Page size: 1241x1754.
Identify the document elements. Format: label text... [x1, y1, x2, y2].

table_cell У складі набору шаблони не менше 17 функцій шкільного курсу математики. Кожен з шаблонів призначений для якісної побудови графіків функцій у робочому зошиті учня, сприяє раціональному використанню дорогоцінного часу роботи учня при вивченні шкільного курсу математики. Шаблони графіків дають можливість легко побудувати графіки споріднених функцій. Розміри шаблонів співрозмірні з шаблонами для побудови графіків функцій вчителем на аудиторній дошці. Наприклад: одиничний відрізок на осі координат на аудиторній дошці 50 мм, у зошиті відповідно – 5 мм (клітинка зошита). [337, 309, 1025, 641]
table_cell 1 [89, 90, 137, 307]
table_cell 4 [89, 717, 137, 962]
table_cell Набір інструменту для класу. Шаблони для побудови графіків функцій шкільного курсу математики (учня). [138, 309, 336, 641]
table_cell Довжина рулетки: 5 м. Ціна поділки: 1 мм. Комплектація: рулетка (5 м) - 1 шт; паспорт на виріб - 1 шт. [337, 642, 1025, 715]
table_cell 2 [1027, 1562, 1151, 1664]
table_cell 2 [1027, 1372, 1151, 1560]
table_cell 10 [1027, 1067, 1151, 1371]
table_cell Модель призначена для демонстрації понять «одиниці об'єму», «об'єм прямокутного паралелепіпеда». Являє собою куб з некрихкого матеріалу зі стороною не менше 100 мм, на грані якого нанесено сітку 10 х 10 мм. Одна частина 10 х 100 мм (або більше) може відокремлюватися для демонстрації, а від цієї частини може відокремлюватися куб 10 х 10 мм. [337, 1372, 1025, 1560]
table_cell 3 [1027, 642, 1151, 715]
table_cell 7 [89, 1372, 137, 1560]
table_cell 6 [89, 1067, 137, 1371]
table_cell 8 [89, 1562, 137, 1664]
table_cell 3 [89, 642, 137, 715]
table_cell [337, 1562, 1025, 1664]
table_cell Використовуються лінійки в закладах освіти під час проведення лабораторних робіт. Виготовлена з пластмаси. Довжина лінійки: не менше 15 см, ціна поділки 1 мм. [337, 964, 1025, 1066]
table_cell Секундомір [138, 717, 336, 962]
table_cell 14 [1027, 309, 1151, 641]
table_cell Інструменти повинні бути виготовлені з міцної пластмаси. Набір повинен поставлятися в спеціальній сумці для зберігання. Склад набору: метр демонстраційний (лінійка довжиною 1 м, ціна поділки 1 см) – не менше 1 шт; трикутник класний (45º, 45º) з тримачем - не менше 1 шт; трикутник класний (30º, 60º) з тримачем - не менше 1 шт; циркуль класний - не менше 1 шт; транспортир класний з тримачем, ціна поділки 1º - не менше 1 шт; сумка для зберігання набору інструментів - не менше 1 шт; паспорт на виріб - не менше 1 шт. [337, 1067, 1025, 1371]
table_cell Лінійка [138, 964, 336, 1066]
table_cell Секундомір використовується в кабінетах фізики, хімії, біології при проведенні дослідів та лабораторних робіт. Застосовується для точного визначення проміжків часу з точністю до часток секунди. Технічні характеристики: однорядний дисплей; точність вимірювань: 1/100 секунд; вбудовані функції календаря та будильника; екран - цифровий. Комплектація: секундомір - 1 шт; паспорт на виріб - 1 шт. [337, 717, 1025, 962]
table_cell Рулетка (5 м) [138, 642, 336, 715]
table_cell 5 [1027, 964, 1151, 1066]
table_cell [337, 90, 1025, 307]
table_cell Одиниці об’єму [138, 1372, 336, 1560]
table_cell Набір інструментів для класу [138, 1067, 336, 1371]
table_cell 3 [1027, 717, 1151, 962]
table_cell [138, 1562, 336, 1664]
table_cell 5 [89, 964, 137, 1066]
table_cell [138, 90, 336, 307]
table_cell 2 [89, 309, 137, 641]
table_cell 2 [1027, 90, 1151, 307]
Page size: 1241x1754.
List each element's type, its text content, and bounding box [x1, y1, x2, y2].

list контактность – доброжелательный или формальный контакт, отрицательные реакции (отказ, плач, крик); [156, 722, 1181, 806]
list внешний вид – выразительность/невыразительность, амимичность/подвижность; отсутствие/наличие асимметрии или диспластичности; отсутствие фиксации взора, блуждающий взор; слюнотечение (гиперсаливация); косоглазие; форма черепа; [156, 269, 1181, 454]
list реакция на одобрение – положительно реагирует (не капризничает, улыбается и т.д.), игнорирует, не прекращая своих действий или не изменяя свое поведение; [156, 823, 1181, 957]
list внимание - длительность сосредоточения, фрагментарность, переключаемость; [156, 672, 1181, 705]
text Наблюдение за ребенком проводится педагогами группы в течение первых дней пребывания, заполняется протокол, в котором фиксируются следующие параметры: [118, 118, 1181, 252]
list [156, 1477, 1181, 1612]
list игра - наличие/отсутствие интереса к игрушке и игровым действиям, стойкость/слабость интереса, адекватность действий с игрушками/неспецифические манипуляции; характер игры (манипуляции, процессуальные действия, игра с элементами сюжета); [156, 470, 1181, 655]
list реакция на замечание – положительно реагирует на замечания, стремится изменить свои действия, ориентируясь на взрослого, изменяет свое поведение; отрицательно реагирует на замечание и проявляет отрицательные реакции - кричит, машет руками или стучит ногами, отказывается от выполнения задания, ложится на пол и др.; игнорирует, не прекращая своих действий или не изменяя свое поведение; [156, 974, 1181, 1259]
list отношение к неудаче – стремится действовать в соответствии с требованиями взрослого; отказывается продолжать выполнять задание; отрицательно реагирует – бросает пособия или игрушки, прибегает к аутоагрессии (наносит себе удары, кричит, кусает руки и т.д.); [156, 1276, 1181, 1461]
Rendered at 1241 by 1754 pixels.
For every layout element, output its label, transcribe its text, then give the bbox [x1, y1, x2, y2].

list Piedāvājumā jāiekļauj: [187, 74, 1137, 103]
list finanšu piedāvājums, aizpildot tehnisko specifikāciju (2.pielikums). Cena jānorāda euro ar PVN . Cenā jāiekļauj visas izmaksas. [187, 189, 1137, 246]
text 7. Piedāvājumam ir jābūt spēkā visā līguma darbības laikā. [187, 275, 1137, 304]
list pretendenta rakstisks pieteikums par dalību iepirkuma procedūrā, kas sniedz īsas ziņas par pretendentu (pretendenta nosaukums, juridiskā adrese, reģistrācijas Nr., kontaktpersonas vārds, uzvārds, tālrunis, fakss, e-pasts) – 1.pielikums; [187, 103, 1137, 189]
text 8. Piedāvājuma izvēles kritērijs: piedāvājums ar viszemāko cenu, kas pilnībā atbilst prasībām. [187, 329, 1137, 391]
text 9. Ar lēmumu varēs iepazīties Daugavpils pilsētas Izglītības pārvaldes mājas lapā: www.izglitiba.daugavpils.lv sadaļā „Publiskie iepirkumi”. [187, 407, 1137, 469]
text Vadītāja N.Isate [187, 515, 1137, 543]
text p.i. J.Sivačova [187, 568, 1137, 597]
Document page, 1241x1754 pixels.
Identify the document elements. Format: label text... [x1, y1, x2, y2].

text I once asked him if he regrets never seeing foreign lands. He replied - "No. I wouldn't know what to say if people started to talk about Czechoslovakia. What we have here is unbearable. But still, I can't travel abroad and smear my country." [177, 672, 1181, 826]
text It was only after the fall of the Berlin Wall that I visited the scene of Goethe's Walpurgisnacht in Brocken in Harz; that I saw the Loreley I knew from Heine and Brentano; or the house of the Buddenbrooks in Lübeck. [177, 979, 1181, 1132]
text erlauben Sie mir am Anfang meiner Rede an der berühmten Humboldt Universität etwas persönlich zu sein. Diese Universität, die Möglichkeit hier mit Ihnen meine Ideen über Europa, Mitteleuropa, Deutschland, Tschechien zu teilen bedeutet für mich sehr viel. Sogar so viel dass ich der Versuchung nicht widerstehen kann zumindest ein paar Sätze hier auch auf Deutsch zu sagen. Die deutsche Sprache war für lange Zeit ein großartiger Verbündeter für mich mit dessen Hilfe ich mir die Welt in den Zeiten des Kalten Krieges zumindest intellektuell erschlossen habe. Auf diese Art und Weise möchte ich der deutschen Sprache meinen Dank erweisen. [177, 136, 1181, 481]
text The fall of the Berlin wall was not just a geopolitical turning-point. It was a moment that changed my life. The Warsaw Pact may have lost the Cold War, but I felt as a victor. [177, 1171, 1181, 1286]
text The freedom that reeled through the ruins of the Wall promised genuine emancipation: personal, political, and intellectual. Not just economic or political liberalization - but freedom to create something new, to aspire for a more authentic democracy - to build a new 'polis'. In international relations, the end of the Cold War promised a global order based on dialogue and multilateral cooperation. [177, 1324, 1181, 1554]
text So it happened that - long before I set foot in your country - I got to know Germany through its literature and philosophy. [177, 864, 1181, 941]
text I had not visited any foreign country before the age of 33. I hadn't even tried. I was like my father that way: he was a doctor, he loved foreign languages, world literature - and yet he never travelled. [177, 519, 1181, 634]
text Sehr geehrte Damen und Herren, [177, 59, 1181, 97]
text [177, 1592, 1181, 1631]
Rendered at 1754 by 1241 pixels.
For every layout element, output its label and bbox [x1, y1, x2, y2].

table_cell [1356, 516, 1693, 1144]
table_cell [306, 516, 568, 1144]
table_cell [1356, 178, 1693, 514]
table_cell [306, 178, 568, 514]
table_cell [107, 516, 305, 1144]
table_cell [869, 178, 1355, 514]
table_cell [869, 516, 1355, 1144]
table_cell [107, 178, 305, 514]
········
◆ What is being asked: Search the entries above for the word "piedāvājums" and copy each line where it appears.

◆ Exercise solution:
list finanšu piedāvājums, aizpildot tehnisko specifikāciju (2.pielikums). Cena jānorāda euro ar PVN . Cenā jāiekļauj visas izmaksas. [187, 189, 1137, 246]
text 8. Piedāvājuma izvēles kritērijs: piedāvājums ar viszemāko cenu, kas pilnībā atbilst prasībām. [187, 329, 1137, 391]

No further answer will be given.